Since its founding, the University of Utah’s Black Cultural Center (BCC) has made part of its mission to develop programs aimed at cultivating and fostering excellence in the individuals who participate in those initiatives. Among them is Operation S.U.C.C.E.S.S. (Students United to Create Cultural and Educational Success Stories)—a competitive, application-based program with a focus on nurturing future leaders and empowering effective problem-solving skills at the University of Utah and the greater Salt Lake community.
The program is sustained financially by the George Floyd Memorial Fund, established to provide resources that prepare leaders who are equipped to change organizations and institutions that maintain the status quo in ways that offer equity and no longer fail Black people the way they failed Mr. Floyd.
Leaders in the program learn organizational design from the top and how to change it. The program aims to develop leaders that are ethical and justice-oriented. Upon completion, Operation S.U.C.C.E.S.S. fellows attain expertise that helps them become the next generation of great community leaders. They also become Black Cultural Center ambassadors who explore a sense of belonging at a Predominantly White Institution (PWI) while gaining leadership skills through a yearlong academic bootcamp.
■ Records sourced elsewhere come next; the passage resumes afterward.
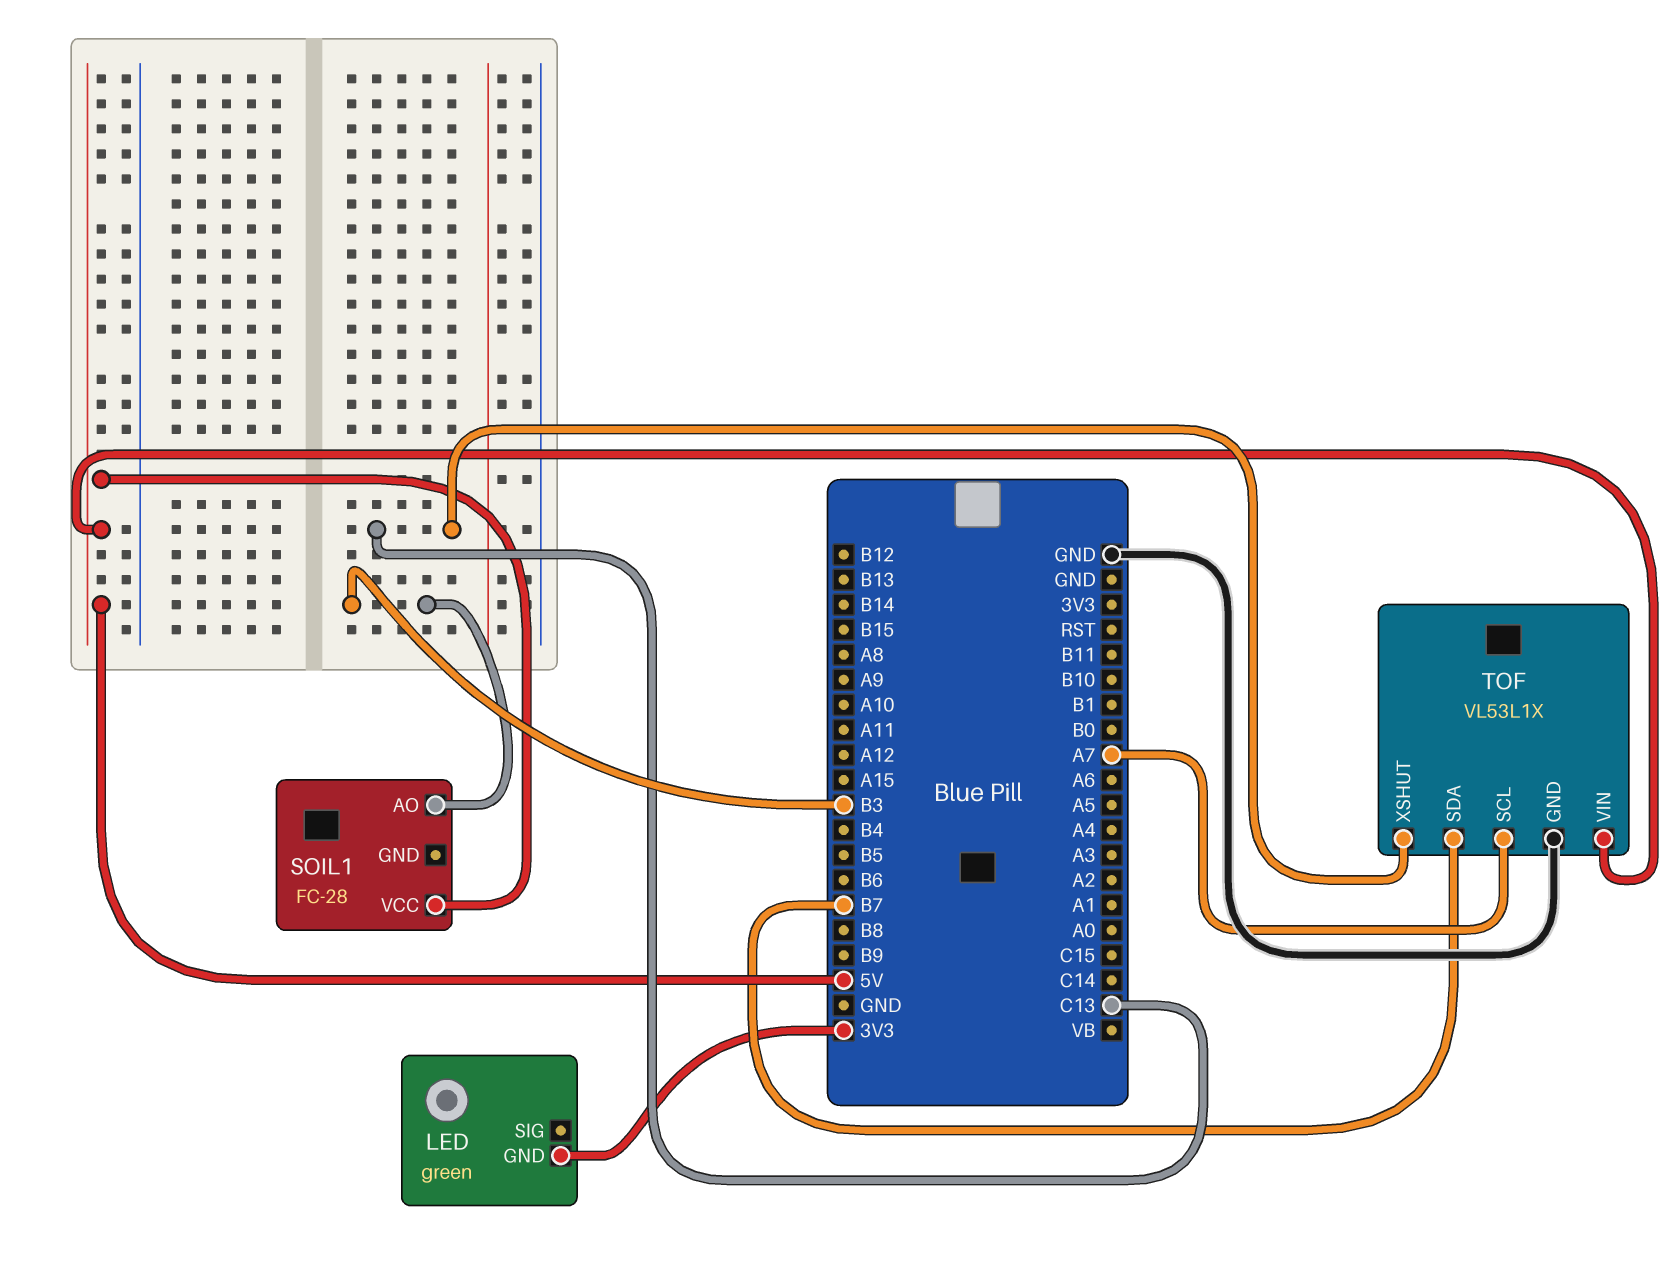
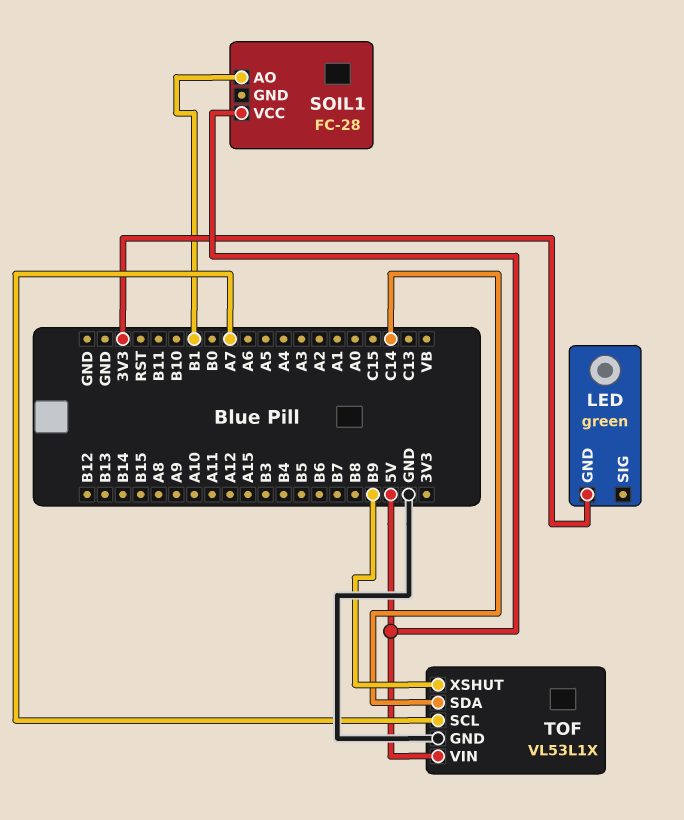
SOIL1 pin AO: B3 -> B1
TOF pin SDA: B7 -> C14
TOF pin XSHUT: C13 -> B9

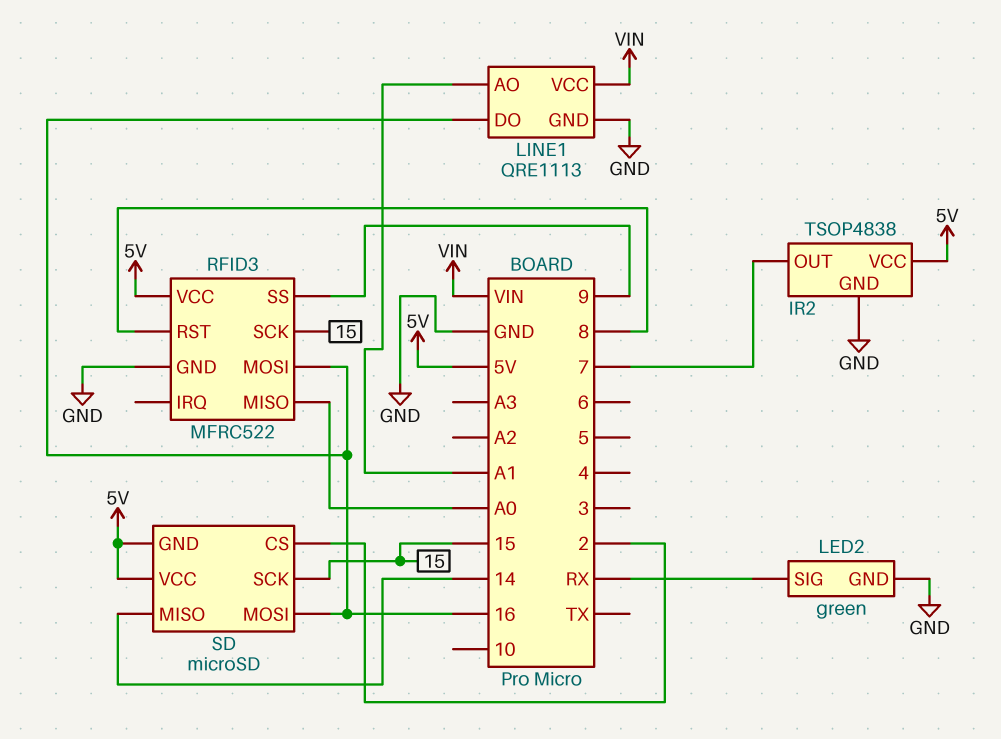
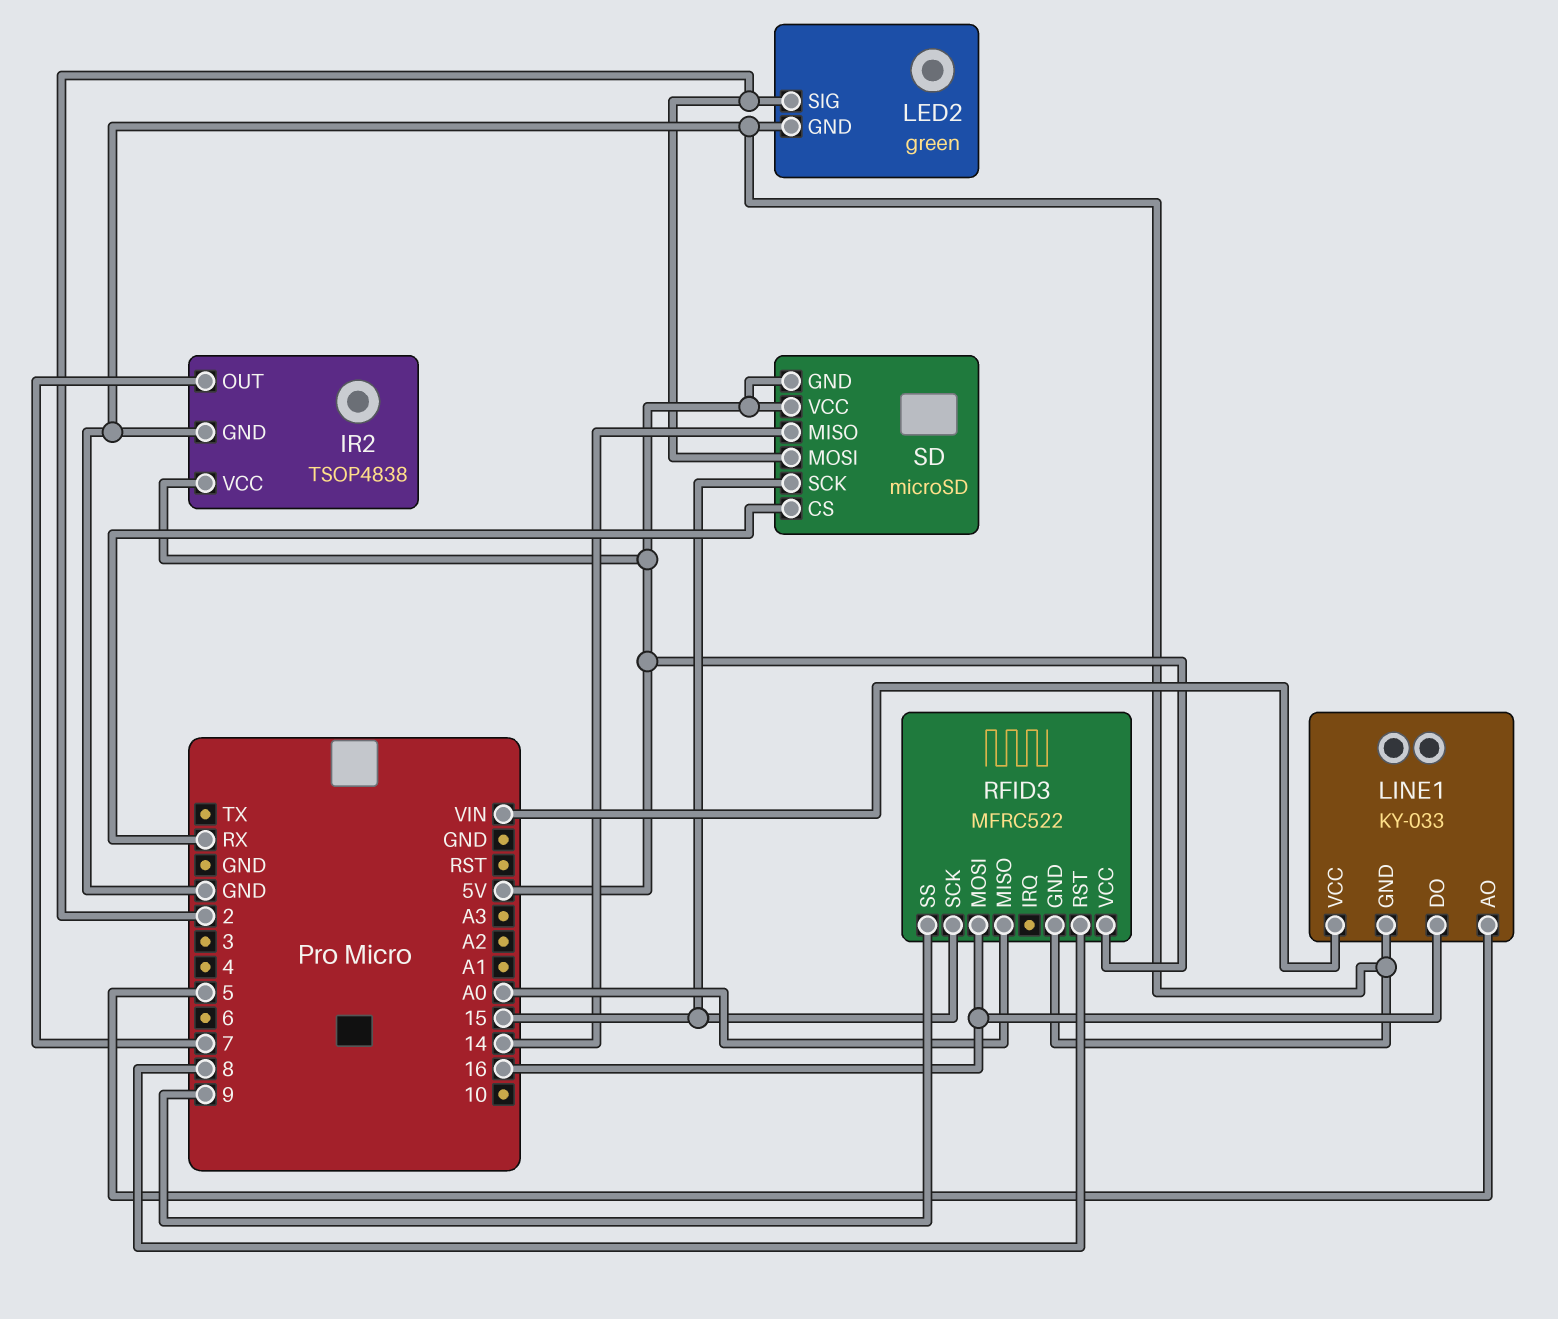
LED2 pin SIG: RX -> 2
LINE1: QRE1113 -> KY-033
LINE1 pin AO: A1 -> 5
SD pin CS: 2 -> RX
SD pin MOSI: 16 -> 2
Participants learn to identify the key components of program development; formulate and design a program that addresses a problem; estimate and cost the human and physical resources required to carry out a program; communicate effectively through written reports, oral presentations, and discussion; understand different leadership frameworks and how to apply them; demonstrate an understanding of the basic professional and ethical responsibilities of leadership; utilize the techniques, skills, and modern tools learned in skill building sessions for everyday practice in organizations; demonstrate responsibility, organization, cultural competency, and time management through working at the BCC.
The program seeks to measure the impact of leadership development by examining leadership styles and indicators such as emotional intelligence, ethics, organizational knowledge, and self-efficacy—helping to build the students’ confidence in knowledge application.
This year, three fellows are being highlighted: Nia Brooks, Isabel Cossa, and Nnenna Eke-Ukoh.
Brooks developed “It Takes a Village”— an online database and social media site with forum capabilities that allows the Black community to navigate their career post-graduate through mentorship, collaboration, and networking among Black accredited professionals. Cossa created “SafeSista”—a self-defense training program to empower, support, and provide tools to Black women to increase their safety in the modern world. Eke-Ukoh formed “Ubuntu Foundation”— a nonprofit that provides a high school course centering Black and African racial/ethnic identities, which supports students who are enrolled academically and develops leadership, social awareness, and advocacy skills that prepares them for a successful life after high school graduation whether they go on to college or into the workforce.
While admittedly challenging, Operation S.U.C.C.E.S.S. fellows Eke-Ukoh and Cossa expressed gratitude for the opportunity to learn new skills and make connections through the program that will be useful for the rest of their lives.
“Along with being around other intelligent and talented Black individuals, I gained confidence and developed leadership skills that will serve me greatly in the years ahead. Having a passion for (equity, diversity, and inclusion) work in K-12 education, I think it is critical to have great leadership skills, too,” said Eke-Ukoh.
“Programs like Operation S.U.C.C.E.S.S. are incredibly important to students at the University of Utah,” Cossa said. “They connect students to people with similar values and experiences and provide them with opportunities that aren’t found elsewhere.”